*YOUR INSTRUCTIONS*. Collect every line in the material below that contains the word "What", and copy each of those lines in full.

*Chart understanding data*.

[Start of Attachment]

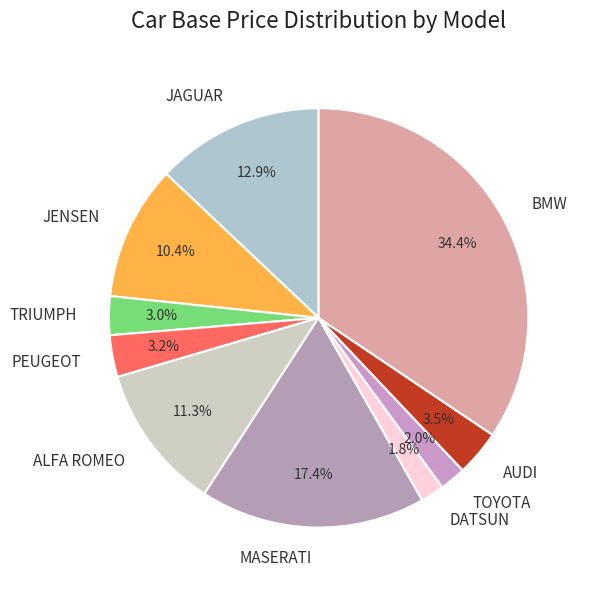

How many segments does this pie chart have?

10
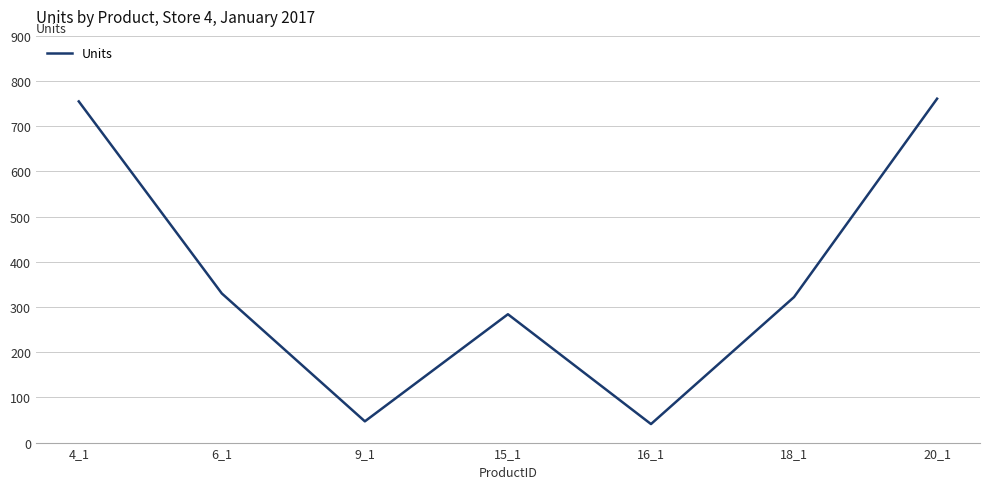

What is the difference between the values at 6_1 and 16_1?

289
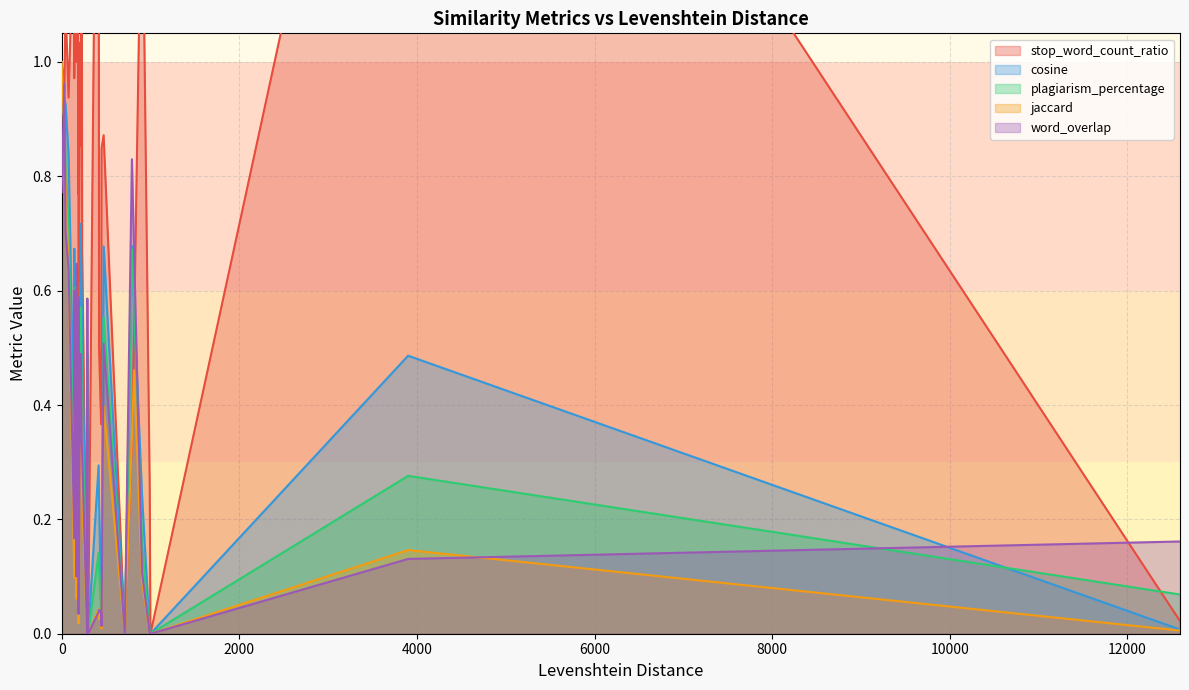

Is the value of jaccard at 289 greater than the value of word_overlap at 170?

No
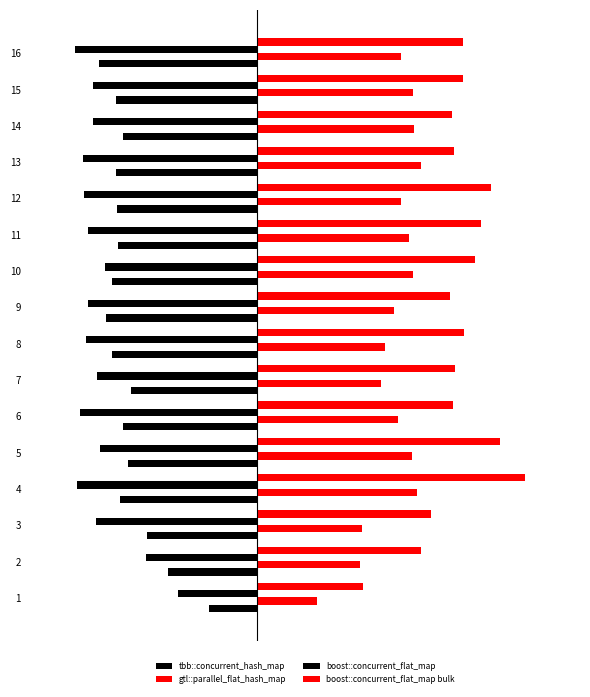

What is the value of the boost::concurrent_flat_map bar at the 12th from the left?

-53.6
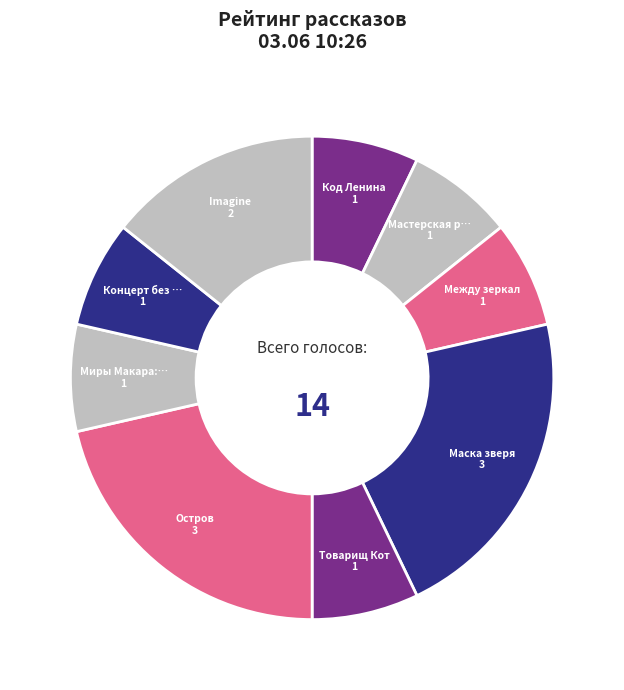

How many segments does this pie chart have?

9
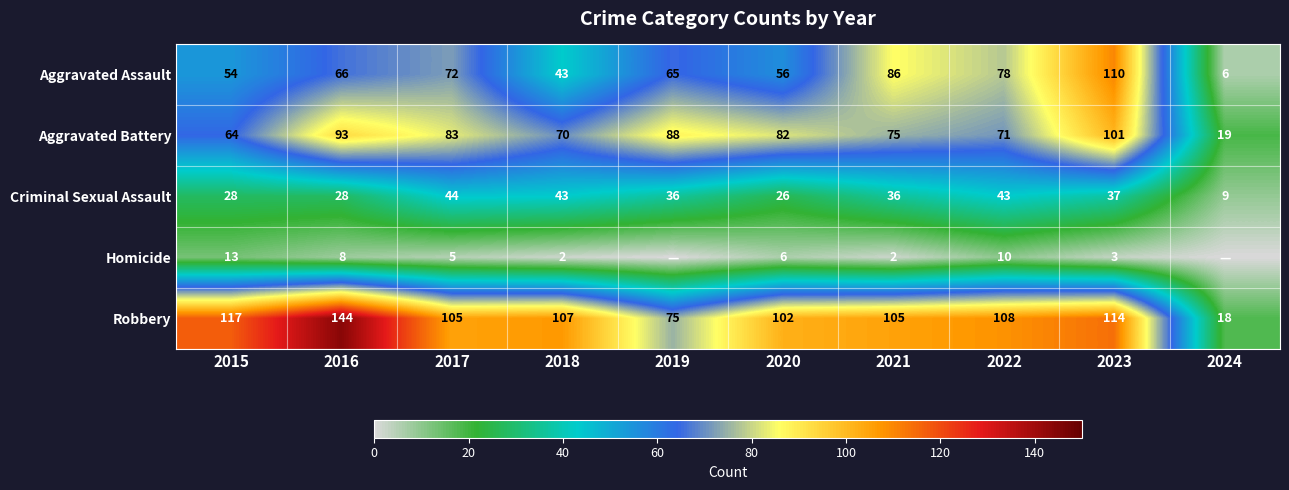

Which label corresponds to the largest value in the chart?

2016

[End of Attachment]
[Start of Attachment]

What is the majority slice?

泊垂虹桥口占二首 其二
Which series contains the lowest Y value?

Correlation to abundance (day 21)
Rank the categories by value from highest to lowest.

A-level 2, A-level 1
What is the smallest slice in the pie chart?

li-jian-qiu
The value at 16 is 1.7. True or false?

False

[End of Attachment]

*ANSWER BELOW*.
What is the difference between the values at 6_1 and 16_1?
What is the value of the boost::concurrent_flat_map bar at the 12th from the left?
What is the majority slice?
What is the smallest slice in the pie chart?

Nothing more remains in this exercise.